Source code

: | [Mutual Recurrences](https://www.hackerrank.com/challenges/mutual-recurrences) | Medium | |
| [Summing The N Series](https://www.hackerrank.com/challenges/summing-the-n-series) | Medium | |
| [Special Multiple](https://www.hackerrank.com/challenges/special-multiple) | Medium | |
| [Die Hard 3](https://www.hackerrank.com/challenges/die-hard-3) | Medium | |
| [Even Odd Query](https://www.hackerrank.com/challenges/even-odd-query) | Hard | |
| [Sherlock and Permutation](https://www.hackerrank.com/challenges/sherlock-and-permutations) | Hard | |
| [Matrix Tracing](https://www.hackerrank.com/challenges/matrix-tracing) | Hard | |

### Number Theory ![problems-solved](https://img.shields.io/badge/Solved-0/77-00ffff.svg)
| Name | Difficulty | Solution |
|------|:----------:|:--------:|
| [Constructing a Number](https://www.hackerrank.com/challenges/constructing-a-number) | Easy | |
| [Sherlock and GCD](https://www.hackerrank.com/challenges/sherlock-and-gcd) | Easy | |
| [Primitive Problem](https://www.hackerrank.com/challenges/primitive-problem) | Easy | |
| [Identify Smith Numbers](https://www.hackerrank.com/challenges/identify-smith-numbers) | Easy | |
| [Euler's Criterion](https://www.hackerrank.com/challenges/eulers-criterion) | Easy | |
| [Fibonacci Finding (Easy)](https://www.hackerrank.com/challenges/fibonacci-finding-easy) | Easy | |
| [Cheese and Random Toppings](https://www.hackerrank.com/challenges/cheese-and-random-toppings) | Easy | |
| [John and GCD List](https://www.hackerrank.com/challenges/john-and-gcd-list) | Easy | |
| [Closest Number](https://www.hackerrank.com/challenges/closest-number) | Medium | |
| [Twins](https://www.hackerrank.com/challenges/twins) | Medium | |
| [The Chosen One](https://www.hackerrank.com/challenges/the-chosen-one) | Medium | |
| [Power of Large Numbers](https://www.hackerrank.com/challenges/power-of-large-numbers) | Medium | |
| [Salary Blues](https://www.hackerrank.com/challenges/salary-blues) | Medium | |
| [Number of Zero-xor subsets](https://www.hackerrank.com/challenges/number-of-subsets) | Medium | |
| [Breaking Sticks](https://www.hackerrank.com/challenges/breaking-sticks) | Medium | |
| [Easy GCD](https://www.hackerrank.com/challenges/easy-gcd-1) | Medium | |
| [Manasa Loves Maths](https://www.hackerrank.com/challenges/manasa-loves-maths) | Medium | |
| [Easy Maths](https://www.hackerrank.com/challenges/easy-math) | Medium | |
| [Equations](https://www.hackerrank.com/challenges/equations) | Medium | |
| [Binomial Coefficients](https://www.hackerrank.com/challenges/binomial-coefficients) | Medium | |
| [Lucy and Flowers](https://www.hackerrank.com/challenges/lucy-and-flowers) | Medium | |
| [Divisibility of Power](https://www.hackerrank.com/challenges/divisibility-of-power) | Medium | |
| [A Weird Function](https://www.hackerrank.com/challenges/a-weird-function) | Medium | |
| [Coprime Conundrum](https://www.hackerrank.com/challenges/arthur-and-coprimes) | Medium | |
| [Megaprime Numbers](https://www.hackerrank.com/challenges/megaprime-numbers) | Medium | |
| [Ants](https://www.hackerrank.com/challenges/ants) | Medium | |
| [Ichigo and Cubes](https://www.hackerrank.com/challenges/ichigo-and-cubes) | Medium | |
==================================================
*TASK DIRECTIONS*
List every line of the data above that contains the word "Power".

*SOLVED PROBLEM*
| [Power of Large Numbers](https://www.hackerrank.com/challenges/power-of-large-numbers) | Medium | |
| [Divisibility of Power](https://www.hackerrank.com/challenges/divisibility-of-power) | Medium | |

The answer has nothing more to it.